Alliances give comfort to modest maritime powers such as Australia, but the sharing of America's most secret military advances, along with Australia's lack of expertise in building and commanding nuclear vessels, inevitably deepens Australia's US reliance. This is not merely a question of whose strategic interests prevail in war time, but whose count in decisions of staged peacetime deterrence - think joint manoeuvres in the South China Sea, for example. That matters.
Albanese's insistence on Thursday in Ahmedabad that "Australia will retain, absolutely our sovereignty, our absolute sovereignty" used curiously abstruse language. Why not say, "of course, Australia will always command all of our assets at all times, with no exceptions"?
So much turns on trust. Vast expenditure on unproven designs, using unfamiliar technologies, to see off uncertain threats.

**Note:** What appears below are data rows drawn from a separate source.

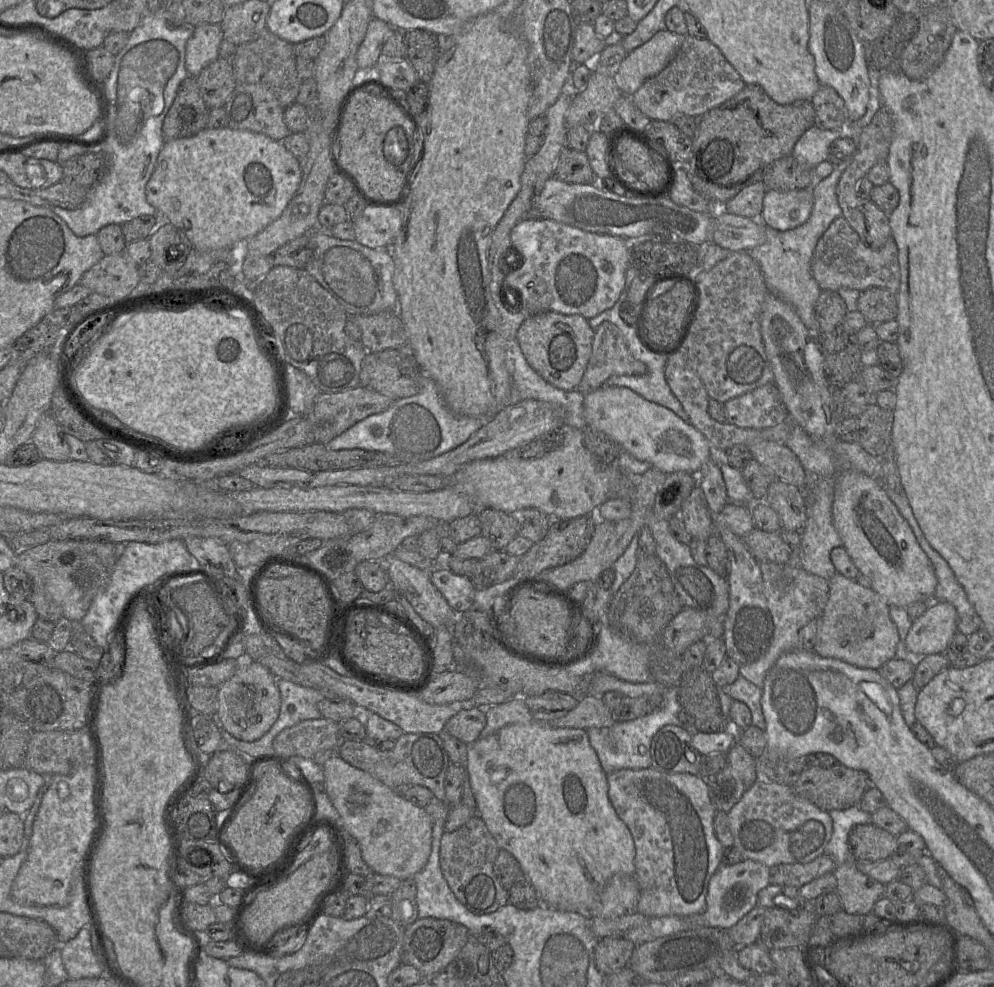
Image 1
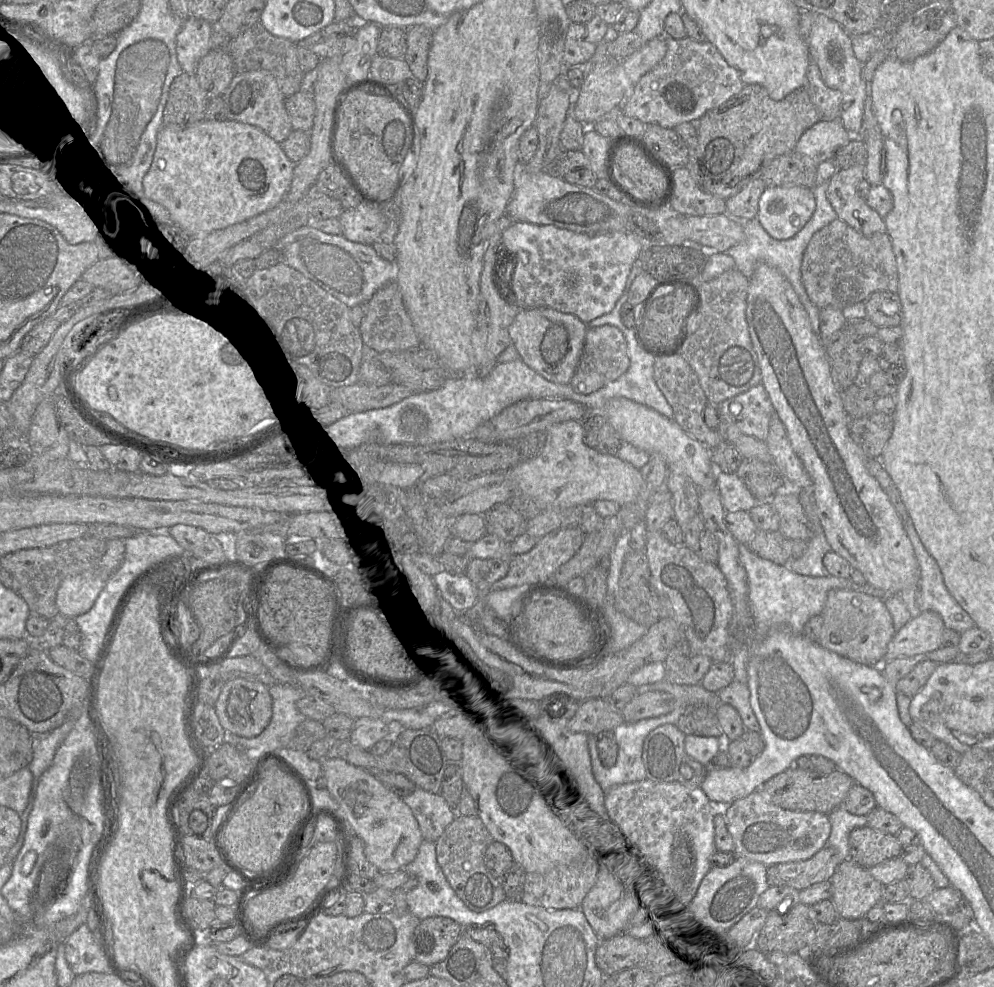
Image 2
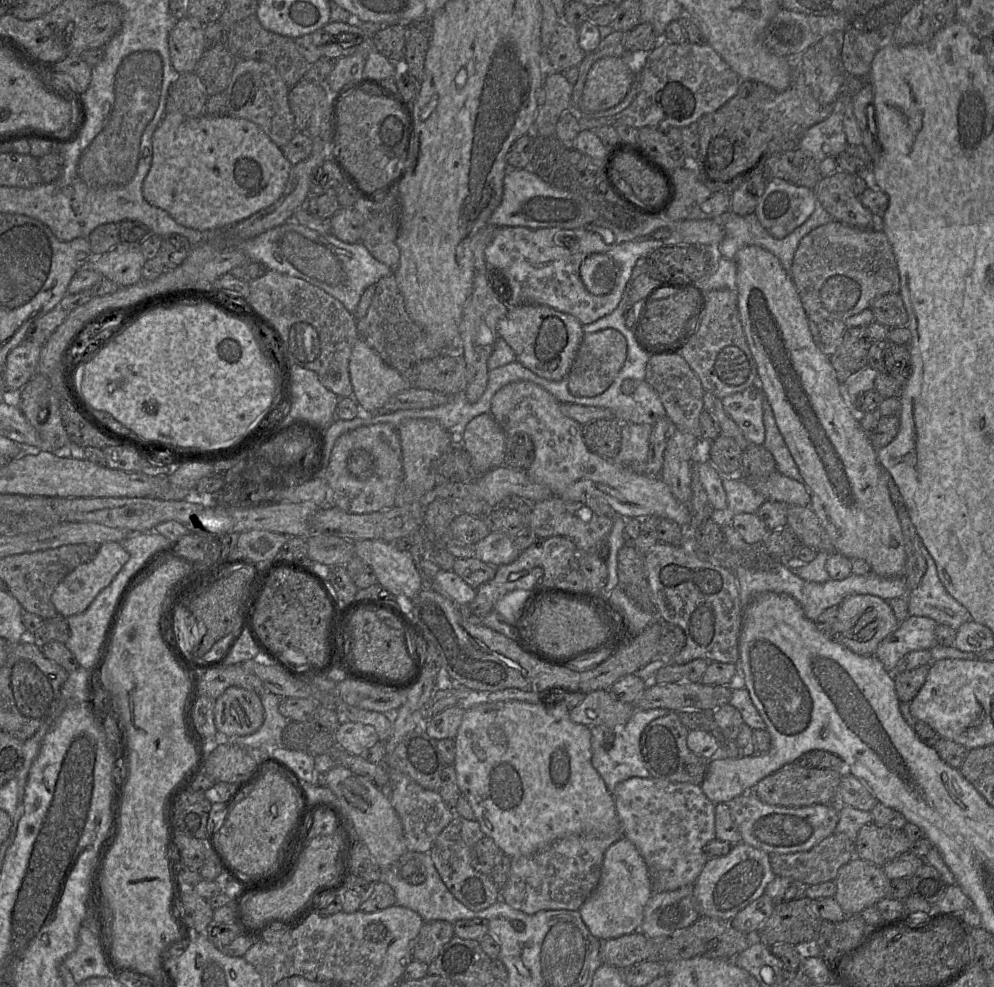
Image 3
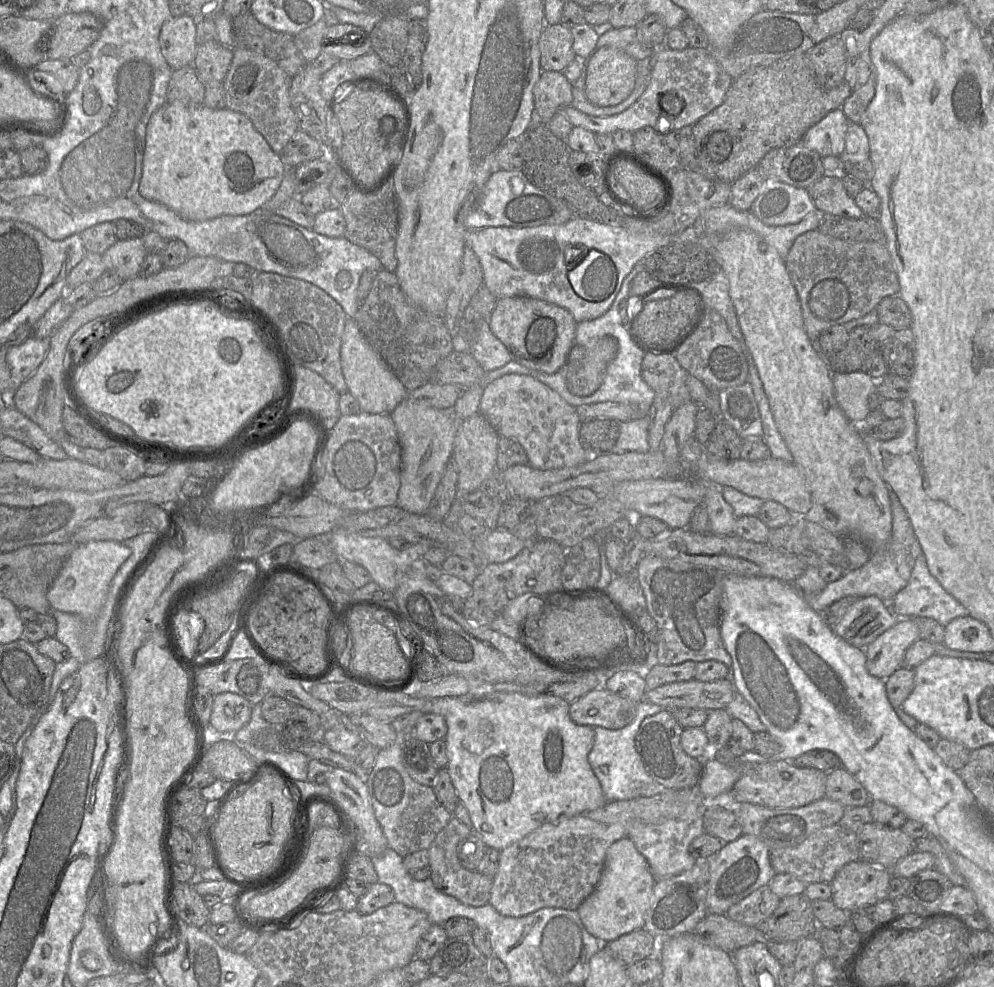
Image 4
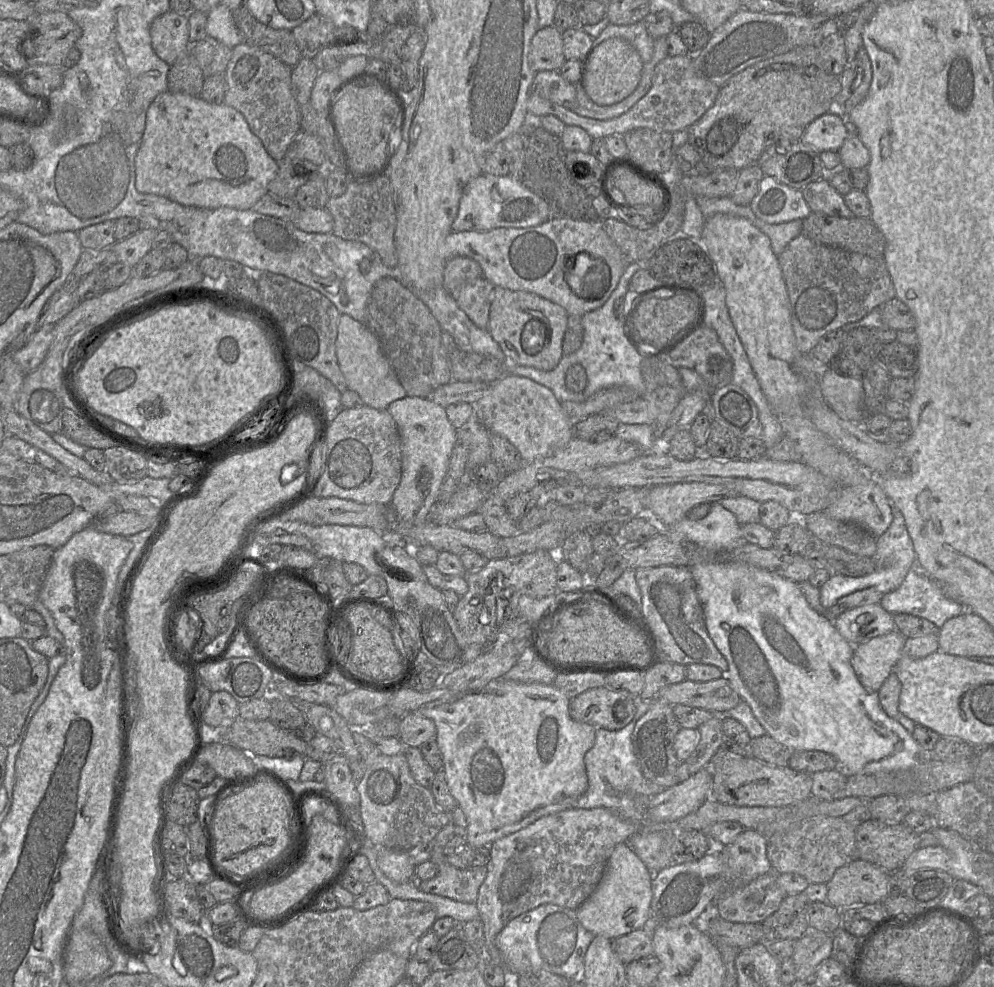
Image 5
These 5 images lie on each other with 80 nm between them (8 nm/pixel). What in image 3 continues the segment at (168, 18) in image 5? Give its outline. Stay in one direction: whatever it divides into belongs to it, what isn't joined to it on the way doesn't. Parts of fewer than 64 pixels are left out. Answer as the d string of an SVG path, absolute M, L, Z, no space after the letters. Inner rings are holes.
M191 16L179 19L169 33L168 45L173 68L178 73L194 72L206 49L204 23Z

All under the domineering influence of a brittle US.
Meanwhile, in the savage light of recent experience, the failures of Australian governments to treat the least powerful fairly, to act lawfully, and to be accountable for wrongdoing, shows it's not just a capability gap we have.
The robodebt royal commission ended on Friday with victims recounting harrowing stories of heartless persecution and breaches of the government's duty of care. Lives were lost. Others destroyed.
The hearings highlighted the different life experiences of untouchable public servants and politicians including two former PMs and a cast of slippery cabinet ministers who couldn't recall, hadn't asked, claim never to have known.
Which is the greater betrayal of the national interest? A failure of capability or a denial of culpability?
Mark Kenny is a professor at the ANU Australian Studies Institute and host of the Democracy Sausage podcast.